Preparing three contemporary works as different as the individuals who created them is a daunting task. Our upcoming Bolero(+) production features Nicolo Fonte's Bolero, Edwaard Liang's Wunderland and a world premiere by Karole Armitage. Karole started working on her piece right after New Years, and held her rehearsals opposite Gatsby rehearsals.
This "Punk Ballerina" gained fame in New York City in the 1980's, when she was tied to many star contemporary visual artists. I asked her to make a "beautiful" work for our company, which was actually more avant guarde for her, since she has always been such a provocateuse! She is teaming with The Washington National Opera's Domingo-Cafrtiz Young Artists, who'll be performing Brahms, and together, they've created an emotional and swirling work that is truly transporting. Armitage was so professional in her work with our dancers that I almost forgot her early days when she sported spiked hair, tutus with safety pins and combat boots.

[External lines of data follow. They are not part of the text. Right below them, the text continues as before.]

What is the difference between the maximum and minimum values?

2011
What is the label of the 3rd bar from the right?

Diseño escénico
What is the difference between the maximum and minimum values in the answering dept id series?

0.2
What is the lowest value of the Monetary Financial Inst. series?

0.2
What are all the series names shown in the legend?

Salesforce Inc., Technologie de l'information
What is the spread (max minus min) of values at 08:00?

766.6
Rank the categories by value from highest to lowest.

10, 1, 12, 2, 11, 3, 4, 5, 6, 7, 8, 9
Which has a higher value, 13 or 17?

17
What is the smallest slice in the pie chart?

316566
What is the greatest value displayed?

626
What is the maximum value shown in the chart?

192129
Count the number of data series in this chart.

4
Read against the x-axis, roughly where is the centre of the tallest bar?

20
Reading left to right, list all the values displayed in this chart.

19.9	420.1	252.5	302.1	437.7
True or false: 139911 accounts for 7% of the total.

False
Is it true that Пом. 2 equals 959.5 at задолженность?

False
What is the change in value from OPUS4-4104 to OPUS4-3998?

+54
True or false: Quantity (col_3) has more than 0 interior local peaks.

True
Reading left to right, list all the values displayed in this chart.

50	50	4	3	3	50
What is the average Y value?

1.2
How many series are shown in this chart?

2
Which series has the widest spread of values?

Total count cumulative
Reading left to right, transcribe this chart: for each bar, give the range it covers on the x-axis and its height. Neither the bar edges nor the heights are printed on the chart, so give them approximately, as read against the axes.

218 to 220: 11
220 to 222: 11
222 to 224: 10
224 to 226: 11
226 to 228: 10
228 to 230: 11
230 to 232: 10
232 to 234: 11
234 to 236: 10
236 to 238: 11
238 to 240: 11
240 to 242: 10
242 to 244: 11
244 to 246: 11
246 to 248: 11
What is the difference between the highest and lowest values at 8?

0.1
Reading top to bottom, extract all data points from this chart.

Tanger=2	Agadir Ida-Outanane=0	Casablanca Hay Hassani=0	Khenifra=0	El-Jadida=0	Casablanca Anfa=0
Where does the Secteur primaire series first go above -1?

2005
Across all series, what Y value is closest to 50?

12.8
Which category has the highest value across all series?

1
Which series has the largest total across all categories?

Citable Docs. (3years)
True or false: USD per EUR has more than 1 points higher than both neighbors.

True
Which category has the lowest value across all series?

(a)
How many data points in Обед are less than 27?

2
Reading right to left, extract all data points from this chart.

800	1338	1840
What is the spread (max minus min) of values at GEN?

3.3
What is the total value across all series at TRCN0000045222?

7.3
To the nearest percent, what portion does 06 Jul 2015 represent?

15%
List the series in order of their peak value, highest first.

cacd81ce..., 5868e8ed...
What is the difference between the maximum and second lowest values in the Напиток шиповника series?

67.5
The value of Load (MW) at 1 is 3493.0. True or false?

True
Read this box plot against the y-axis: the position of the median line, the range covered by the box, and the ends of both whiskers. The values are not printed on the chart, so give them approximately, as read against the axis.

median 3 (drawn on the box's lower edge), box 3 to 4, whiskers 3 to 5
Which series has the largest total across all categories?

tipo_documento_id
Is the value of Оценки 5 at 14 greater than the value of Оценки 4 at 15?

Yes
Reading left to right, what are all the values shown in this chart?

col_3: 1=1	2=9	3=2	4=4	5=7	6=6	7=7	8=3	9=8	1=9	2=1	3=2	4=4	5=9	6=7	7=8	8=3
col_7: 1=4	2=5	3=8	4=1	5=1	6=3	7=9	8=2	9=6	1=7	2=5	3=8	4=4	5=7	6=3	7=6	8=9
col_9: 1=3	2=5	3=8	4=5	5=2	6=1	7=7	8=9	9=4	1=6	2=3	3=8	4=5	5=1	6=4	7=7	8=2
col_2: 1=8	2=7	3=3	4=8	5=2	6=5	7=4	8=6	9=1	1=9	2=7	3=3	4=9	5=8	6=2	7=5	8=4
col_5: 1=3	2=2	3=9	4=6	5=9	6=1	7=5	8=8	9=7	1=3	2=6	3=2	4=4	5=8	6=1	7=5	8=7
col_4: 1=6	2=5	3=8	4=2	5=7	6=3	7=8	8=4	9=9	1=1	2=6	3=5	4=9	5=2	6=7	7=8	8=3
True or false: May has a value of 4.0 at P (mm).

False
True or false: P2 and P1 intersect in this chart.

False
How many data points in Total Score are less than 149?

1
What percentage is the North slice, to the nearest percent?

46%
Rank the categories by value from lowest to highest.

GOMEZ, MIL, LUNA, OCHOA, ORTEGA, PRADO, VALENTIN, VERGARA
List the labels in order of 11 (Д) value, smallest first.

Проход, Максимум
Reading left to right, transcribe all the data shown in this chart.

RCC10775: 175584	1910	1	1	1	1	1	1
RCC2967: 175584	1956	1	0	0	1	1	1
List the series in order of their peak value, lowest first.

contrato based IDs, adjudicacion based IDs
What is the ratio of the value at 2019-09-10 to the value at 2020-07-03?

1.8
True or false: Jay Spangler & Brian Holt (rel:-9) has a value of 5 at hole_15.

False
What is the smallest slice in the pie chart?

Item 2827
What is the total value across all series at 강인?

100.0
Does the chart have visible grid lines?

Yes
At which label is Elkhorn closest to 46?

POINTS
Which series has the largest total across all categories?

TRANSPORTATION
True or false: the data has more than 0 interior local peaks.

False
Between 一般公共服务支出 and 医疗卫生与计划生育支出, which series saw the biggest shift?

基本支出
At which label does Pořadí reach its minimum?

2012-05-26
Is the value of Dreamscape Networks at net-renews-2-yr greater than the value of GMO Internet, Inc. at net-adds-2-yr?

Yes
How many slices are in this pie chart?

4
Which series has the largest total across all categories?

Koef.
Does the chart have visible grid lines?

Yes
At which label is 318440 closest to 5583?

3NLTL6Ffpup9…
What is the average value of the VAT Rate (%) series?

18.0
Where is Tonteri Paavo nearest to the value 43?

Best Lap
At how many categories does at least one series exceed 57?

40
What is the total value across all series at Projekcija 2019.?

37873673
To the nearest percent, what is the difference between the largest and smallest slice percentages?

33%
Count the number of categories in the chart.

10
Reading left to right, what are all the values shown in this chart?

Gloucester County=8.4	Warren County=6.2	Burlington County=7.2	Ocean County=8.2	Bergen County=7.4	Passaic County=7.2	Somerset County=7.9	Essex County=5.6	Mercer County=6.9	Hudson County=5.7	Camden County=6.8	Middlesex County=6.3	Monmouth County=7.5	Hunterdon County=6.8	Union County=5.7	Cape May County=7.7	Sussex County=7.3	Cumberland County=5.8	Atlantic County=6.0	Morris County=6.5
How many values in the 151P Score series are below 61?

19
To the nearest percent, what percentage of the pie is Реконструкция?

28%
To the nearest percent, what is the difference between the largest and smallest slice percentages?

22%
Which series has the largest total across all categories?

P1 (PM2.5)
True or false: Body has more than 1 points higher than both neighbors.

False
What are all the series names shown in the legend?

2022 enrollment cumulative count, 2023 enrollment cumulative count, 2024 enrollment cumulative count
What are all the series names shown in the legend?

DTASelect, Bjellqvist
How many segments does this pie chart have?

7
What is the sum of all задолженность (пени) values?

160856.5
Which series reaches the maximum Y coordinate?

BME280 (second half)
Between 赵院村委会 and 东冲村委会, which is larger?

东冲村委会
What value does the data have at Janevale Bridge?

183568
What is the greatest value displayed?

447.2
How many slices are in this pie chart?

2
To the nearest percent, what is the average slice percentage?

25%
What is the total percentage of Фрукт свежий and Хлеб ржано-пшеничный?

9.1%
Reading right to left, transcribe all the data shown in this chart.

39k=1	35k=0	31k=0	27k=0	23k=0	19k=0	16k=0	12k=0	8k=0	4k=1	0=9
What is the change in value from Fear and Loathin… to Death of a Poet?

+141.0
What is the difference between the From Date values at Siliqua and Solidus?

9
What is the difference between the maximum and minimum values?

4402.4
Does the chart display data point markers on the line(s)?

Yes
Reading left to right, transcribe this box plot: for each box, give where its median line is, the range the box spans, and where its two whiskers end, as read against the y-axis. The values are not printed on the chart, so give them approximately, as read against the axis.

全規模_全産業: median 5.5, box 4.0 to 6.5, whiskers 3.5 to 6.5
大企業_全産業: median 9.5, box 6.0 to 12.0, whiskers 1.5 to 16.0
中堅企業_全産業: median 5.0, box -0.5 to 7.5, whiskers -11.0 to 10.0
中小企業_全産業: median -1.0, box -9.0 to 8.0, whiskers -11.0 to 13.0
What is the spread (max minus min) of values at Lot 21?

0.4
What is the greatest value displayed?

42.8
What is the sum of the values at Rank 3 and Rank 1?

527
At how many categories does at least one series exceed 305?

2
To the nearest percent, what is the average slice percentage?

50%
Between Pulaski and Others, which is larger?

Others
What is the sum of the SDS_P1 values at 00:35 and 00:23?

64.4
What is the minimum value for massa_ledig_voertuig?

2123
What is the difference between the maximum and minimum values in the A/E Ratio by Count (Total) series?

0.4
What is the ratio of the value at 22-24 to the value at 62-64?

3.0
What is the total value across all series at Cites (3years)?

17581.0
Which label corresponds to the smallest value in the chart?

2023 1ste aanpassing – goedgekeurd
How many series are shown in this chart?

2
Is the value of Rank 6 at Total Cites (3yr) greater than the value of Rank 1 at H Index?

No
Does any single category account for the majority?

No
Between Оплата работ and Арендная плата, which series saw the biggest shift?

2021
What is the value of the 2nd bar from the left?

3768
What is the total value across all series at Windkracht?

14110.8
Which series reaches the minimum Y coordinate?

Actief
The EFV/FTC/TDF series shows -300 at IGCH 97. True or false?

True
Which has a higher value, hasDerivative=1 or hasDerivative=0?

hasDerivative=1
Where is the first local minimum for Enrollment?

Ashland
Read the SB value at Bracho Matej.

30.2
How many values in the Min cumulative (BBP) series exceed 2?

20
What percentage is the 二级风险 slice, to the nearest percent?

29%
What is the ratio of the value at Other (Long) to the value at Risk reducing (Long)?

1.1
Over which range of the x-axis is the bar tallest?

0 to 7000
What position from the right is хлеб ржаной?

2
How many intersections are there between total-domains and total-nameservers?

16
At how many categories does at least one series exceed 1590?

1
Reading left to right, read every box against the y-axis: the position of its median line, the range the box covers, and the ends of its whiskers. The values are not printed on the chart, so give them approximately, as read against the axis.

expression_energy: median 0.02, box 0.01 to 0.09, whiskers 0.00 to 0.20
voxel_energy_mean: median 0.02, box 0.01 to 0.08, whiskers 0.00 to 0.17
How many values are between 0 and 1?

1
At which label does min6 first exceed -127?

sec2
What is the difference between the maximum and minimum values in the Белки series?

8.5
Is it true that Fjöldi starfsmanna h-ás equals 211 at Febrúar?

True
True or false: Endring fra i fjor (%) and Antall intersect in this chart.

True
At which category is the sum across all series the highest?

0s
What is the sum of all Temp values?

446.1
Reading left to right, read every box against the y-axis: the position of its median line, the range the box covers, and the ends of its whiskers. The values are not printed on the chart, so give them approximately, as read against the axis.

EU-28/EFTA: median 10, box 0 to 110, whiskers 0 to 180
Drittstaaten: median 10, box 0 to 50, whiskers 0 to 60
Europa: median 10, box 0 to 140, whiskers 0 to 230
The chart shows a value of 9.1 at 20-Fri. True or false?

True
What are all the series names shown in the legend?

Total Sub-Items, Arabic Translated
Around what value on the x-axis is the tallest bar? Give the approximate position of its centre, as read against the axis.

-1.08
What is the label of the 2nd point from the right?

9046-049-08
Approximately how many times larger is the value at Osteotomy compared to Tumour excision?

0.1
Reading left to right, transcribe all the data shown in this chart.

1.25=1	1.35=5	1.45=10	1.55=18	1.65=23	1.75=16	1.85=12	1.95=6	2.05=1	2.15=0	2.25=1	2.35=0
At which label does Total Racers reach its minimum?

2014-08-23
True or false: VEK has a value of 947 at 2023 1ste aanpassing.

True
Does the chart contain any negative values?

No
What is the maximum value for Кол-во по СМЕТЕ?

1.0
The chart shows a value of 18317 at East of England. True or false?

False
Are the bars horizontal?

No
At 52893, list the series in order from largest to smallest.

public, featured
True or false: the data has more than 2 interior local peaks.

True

Yesterday, the company started restaging Edwaard Liang's Wunderland, which was a hit with audiences last season. This work, set to mesmerizing music by Philip Glass, is propulsive and really engages all our dancers. Company members from last season all contributed in teaching this work to new dancers, and it was wonderful to watch them impart what Edi had taught them. (I mostly just tried to stay out of the way!) Nicolo is one of the most musical choreographers in the US. He cast Bolero in October and arrives on Monday to stage the piece. It's a physically explosive work -- like a 30 minute ballet packed into 21 minutes, and we're anxious to begin our work on it.
Interestingly, while the music on this program is diverse, there is the sense of a musical journey; from Brahms to Ravel to Glass. Ravel and Glass's music is hypnotic, with rich layers and repetition. Brahm's piece is emotional and humanistic. Altogether...They are dazzling.